About 50 African refugees left at the entrance to the Beersheba City Hall on Friday will be housed over the weekend at the Peace Tent in the town of Rahat, on the expense of students who have been trying to help them since the afternoon.
The students also managed to find work for seven of the refugees outside the city.
The refugees, who crossed the border from Egypt to Israel
in the past 24 hours and were transported by the IDF to Beersheba, were dumped there near City Hall, with no one to take care of them.
The Beersheba Municipality said it was not willing to treat the infiltrators. "We don't intend to house more people than the 200 we are already hosting. Tomorrow they will be transferred to Jerusalem."
Students who heard about the situation arrived at the place and began attending to the people. The students also contacted a donor who approached them after reading a Ynet report about their work with the refugees and offered to help.
One of the students said that "the refugees are in shock, one of them told us that his wife and children remained in Egypt."
The students expressed their anger over the fact that they were forced to finance the refugees' housing themselves.
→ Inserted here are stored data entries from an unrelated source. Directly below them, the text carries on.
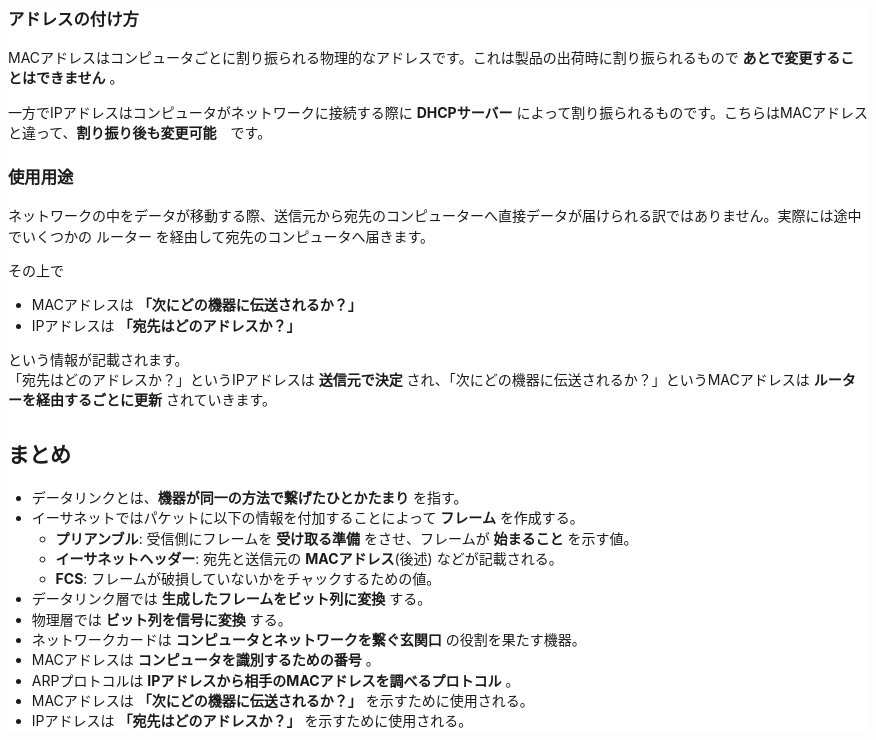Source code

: ### アドレスの付け方
MACアドレスはコンピュータごとに割り振られる物理的なアドレスです。これは製品の出荷時に割り振られるもので **あとで変更することはできません** 。

一方でIPアドレスはコンピュータがネットワークに接続する際に **DHCPサーバー** によって割り振られるものです。こちらはMACアドレスと違って、**割り振り後も変更可能**　です。

### 使用用途
ネットワークの中をデータが移動する際、送信元から宛先のコンピューターへ直接データが届けられる訳ではありません。実際には途中でいくつかの ルーター を経由して宛先のコンピュータへ届きます。

その上で

- MACアドレスは **「次にどの機器に伝送されるか？」**
- IPアドレスは **「宛先はどのアドレスか？」**

という情報が記載されます。<br>
「宛先はどのアドレスか？」というIPアドレスは **送信元で決定** され、「次にどの機器に伝送されるか？」というMACアドレスは **ルーターを経由するごとに更新** されていきます。

## まとめ
- データリンクとは、**機器が同一の方法で繋げたひとかたまり** を指す。
- イーサネットではパケットに以下の情報を付加することによって **フレーム** を作成する。
  - **プリアンブル**: 受信側にフレームを **受け取る準備** をさせ、フレームが **始まること** を示す値。
  - **イーサネットヘッダー**: 宛先と送信元の **MACアドレス**(後述) などが記載される。
  - **FCS**: フレームが破損していないかをチャックするための値。
- データリンク層では **生成したフレームをビット列に変換** する。
- 物理層では **ビット列を信号に変換** する。
- ネットワークカードは **コンピュータとネットワークを繋ぐ玄関口** の役割を果たす機器。
- MACアドレスは **コンピュータを識別するための番号** 。
- ARPプロトコルは **IPアドレスから相手のMACアドレスを調べるプロトコル** 。
- MACアドレスは **「次にどの機器に伝送されるか？」** を示すために使用される。
- IPアドレスは **「宛先はどのアドレスか？」** を示すために使用される。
The problem is expected to be renewed on Sunday, when 200 additional refugees will be evacuated from hotels housing them for the weekend.
Meanwhile, some 37 Africans, mostly refugees from Darfur, were arrested Friday in the Sinai Peninsula by Egyptian authorities who said they were attempting to cross illegally into Israel.
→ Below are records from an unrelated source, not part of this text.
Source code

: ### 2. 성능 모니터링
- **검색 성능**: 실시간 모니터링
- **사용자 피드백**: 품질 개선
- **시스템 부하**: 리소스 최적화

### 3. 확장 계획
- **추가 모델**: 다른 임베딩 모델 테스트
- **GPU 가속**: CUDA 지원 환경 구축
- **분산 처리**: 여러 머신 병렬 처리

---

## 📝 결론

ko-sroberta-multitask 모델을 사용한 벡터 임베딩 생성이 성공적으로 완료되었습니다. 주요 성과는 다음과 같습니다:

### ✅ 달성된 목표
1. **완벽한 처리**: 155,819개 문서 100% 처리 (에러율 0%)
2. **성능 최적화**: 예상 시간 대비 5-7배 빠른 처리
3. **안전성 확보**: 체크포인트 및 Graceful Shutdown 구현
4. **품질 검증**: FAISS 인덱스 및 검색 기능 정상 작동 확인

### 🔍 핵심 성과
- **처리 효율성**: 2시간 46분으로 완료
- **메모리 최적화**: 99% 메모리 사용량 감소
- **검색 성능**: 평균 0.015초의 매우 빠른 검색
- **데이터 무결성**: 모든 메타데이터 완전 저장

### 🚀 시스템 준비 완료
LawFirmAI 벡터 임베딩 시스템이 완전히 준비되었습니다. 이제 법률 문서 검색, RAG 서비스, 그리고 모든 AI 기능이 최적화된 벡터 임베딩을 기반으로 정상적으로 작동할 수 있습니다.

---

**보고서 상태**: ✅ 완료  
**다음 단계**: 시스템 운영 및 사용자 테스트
The African migrants, four from Congo, five from Eritrea, and 24 Sudanese refugees mostly from the war-torn western Darfur region, were arrested at the Mubarak Asslam Bridge located on the eastern side of the Sinai, an Egyptian security official said.
The official said another three Sudanese, and woman from Ivory Coast, were separately arrested Friday near the Israeli border.
Speaking on condition of anonymity because he was not authorized talk to the media, the official said extra checkpoints had been installed in the Sinai to prevent the flow of illegal migrants from approaching the Egyptian-Israeli borders.
Dozens of Sudanese refugees and other African migrants have been detained over the past few days for trying to cross into Israel from various points along Sinai peninsula.
Many Sudanese find life difficult in Egypt, a country that struggles to provide jobs and social services for a growing refugee population. Egyptian riot police violently cleared a Sudanese refugee encampment in central Cairo in 2005, killing nearly 30 people.
Israel says that about 2,800 people, including 1,160 Sudanese, have crossed illegally from Egypt through its porous Sinai desert border with Israel in recent years. Over the last month and-a-half, the number of Africans who crossed over from Egypt has reached 1,000.
Israel still hasn't set up an authority to deal with the problem, and the infiltrators are repeatedly left stranded and with no place to go, after local municipalities refuse to handle them.
According to a recent agreement signed between Israel and Egypt, all infiltrators except for Sudanese refugees will be retuned to Egypt, while Israel will give temporary shelter to the Darfur refugees until a solution is found in cooperation with international bodies.